Entanglement in heterogeneous spin-$(1, \frac 12)$ and homogeneous spin-1 systems

TL;DR

This paper investigates bipartite entanglement in heterogeneous spin-1 and spin-1/2 systems, highlighting the importance of higher-order correlations and providing general results applicable to various models with different symmetries.

Contribution

It introduces the role of triad and quad correlations in bipartite entanglement of heterogeneous spin systems, extending understanding beyond spin-1/2 models.

Findings

Higher-order correlations are crucial for entanglement in spin-1 systems.

Explicit formulas for reduced density matrices and negativity are derived.
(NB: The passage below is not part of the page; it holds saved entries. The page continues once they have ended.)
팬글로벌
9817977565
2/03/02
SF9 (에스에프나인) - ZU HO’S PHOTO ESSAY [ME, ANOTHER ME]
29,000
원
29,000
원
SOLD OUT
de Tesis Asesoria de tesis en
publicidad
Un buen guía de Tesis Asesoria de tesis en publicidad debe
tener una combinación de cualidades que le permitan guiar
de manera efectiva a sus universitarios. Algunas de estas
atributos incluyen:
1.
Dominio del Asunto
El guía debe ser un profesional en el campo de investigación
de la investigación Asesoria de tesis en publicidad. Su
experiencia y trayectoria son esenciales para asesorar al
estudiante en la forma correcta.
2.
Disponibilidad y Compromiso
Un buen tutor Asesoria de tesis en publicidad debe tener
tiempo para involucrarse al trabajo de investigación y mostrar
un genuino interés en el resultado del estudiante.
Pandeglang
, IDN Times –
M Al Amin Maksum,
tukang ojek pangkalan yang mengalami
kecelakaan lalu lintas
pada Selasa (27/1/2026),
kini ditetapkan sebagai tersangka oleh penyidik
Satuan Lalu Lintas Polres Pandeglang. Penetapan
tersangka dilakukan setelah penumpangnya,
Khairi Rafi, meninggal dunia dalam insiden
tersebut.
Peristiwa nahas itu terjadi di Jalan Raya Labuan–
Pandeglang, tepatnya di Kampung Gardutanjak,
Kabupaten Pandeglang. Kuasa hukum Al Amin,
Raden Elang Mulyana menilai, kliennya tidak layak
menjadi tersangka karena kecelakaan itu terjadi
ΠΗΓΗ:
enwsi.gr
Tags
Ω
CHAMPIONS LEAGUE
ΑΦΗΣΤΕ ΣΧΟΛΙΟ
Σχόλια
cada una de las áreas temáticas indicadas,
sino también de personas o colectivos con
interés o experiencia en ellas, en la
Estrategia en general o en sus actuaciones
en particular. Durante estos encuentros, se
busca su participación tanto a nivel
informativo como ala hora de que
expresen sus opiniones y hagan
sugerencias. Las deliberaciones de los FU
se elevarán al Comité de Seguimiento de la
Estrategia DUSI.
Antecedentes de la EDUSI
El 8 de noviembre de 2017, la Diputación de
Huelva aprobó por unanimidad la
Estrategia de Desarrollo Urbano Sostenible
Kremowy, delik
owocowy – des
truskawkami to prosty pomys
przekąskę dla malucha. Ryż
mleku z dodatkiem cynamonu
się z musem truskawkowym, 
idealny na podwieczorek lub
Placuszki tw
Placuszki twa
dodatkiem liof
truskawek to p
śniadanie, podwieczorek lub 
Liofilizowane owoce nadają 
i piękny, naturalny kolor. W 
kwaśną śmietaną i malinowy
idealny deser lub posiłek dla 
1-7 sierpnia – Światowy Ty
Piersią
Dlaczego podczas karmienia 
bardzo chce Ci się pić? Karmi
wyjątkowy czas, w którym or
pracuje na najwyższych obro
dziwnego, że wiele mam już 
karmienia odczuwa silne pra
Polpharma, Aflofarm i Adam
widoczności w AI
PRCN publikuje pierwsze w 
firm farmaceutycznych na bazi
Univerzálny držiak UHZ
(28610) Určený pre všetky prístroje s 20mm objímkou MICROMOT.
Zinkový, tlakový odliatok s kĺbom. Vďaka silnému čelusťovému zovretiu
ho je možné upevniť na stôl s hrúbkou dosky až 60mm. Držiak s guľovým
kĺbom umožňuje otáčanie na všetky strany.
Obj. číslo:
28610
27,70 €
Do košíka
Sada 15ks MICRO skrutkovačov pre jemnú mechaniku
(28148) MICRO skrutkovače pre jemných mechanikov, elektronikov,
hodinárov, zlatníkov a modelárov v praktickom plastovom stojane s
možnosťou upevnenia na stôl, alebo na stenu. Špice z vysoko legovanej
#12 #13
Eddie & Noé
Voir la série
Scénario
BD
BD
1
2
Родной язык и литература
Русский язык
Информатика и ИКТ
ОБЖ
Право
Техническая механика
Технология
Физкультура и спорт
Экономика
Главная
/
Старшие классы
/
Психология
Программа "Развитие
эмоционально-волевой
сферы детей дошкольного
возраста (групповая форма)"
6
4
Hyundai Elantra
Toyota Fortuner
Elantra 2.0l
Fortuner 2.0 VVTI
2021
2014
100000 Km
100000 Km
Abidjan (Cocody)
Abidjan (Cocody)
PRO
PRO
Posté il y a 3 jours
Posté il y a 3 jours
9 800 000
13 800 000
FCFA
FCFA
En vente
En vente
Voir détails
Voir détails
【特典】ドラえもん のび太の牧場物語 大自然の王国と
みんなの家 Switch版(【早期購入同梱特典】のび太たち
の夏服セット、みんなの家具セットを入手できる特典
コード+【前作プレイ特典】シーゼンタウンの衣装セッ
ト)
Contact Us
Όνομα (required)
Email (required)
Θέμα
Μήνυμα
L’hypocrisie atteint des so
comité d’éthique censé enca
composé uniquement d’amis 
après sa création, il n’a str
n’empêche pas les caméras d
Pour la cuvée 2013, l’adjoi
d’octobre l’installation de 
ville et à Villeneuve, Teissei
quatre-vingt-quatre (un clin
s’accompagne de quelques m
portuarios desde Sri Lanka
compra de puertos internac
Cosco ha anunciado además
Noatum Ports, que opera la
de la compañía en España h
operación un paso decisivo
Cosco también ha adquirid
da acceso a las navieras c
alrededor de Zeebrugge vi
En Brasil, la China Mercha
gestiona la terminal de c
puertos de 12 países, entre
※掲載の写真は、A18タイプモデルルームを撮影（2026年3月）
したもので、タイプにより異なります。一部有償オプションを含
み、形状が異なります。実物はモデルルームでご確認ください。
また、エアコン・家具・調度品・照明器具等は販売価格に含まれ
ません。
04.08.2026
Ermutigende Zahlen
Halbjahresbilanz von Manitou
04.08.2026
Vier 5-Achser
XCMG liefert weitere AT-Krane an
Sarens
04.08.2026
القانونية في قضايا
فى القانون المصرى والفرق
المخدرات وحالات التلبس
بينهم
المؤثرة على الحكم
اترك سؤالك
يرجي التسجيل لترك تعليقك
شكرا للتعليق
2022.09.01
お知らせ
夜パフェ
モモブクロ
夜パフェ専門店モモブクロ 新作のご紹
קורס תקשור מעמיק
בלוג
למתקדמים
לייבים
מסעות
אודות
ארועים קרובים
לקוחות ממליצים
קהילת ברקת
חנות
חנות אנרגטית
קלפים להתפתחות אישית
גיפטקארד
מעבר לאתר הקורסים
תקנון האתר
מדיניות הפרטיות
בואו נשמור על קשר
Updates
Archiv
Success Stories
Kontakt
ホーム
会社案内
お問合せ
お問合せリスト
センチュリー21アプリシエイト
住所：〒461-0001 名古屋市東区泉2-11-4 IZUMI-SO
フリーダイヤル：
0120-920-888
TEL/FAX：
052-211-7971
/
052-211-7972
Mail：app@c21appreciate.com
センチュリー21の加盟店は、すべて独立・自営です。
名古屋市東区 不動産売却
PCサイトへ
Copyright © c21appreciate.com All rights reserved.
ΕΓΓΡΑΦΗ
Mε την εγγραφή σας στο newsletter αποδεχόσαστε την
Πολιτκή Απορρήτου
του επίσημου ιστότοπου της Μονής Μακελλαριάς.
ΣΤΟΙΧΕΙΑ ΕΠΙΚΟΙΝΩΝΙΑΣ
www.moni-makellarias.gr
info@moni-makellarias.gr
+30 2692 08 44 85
Results apply to models with various symmetries and interaction types.

Abstract

We study the bipartite entanglement of two general classes of heterogeneous spin-($1,\frac 12$) and homogeneous spin-1 systems. By employing the spin correlation functions, we obtain the reduced two-spin density matrix (DM) and the negativity for these two classes of quantum spin models. We show explicitly that in addition to the one and two-point correlations, the triad and quad correlations ($t_{\alpha\beta}^{\delta}=\la S_{\alpha}S_{\beta}s_{\delta}\ra$ and $q_{\alpha\beta}^{\delta\gamma}=\la S_\alpha S_\beta s_\delta s_\gamma\ra$ where $\alpha, \beta, \delta, \gamma=\pm, z$) play crucial role in the bipartite entanglement between spins $s>1/2$. These correlations represent the spin $\frac 12$-quadrupole and quadrupole-quadrupole correlations, respectively. These correlations do not appear in the spin-$\frac 12$ models. Our results are general and applicable to the different several models of interest with higher reflectional, translational, spin-flip and U(1) symmetries. The entanglement of many attractive models are investigated.